● **WORK TO BE COMPLETED**:
In the data below, find the line containing "Wir speichern und" and the line containing "general - Sitio We", then reproduce them and every line between, exactly. Omit pictures.

● **GIVEN RECORDS**:
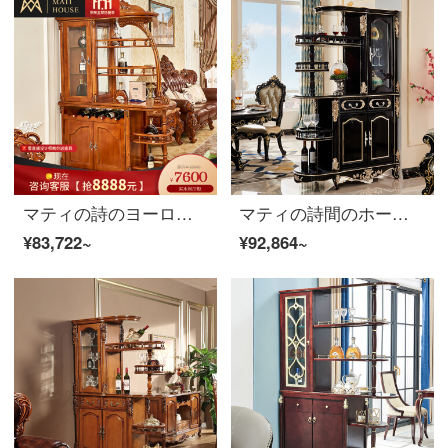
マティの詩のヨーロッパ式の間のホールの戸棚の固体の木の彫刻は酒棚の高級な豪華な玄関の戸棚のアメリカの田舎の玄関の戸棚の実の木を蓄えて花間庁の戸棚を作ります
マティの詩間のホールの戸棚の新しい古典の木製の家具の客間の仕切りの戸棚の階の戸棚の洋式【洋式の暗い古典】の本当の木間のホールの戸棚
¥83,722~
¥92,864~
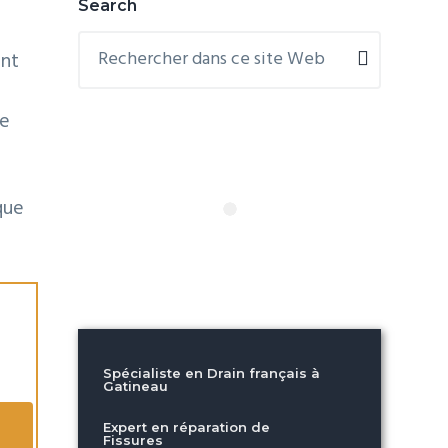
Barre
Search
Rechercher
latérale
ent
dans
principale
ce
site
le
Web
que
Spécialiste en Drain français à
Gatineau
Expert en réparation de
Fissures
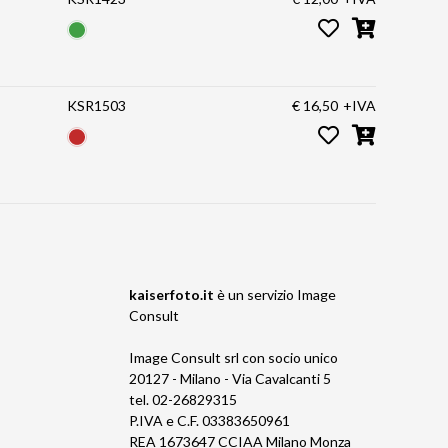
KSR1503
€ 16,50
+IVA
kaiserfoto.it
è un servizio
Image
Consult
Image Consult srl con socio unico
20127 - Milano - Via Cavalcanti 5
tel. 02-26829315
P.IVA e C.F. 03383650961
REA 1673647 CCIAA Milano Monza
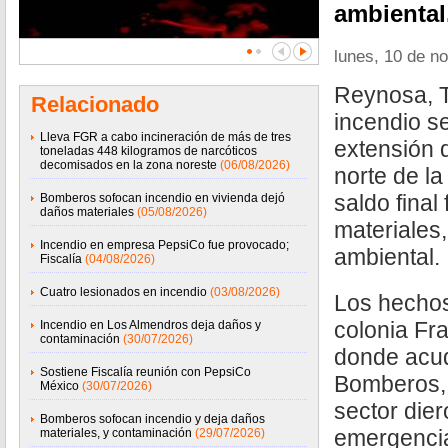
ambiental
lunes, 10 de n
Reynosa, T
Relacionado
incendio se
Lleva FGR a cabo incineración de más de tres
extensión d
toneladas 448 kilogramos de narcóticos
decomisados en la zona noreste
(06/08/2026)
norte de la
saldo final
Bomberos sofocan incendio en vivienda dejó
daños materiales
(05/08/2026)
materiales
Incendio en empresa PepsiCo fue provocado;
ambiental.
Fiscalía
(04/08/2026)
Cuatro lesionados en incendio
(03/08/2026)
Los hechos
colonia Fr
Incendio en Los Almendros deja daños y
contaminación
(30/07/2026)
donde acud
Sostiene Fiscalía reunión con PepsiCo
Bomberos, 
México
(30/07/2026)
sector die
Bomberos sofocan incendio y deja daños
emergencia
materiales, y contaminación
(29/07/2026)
* * *
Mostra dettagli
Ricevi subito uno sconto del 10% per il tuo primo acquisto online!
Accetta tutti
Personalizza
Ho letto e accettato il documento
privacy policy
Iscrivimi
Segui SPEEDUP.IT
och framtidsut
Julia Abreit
---
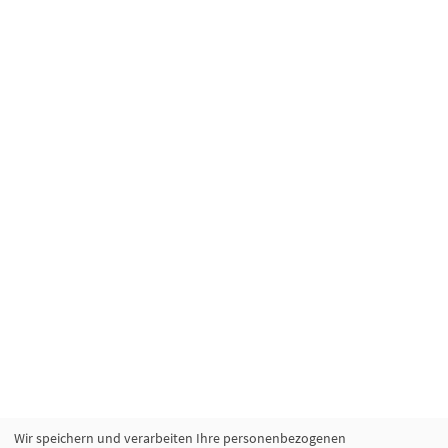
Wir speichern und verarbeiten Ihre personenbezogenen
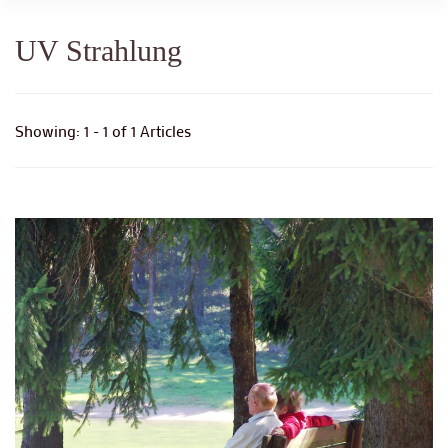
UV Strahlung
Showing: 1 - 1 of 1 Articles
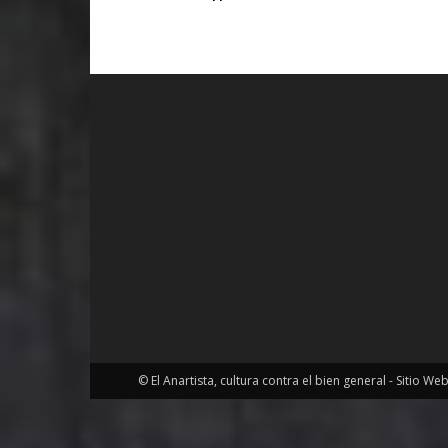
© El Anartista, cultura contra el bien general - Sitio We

● **REPLY**:
Wir speichern und verarbeiten Ihre personenbezogenen
UV Strahlung
Showing: 1 - 1 of 1 Articles
© El Anartista, cultura contra el bien general - Sitio We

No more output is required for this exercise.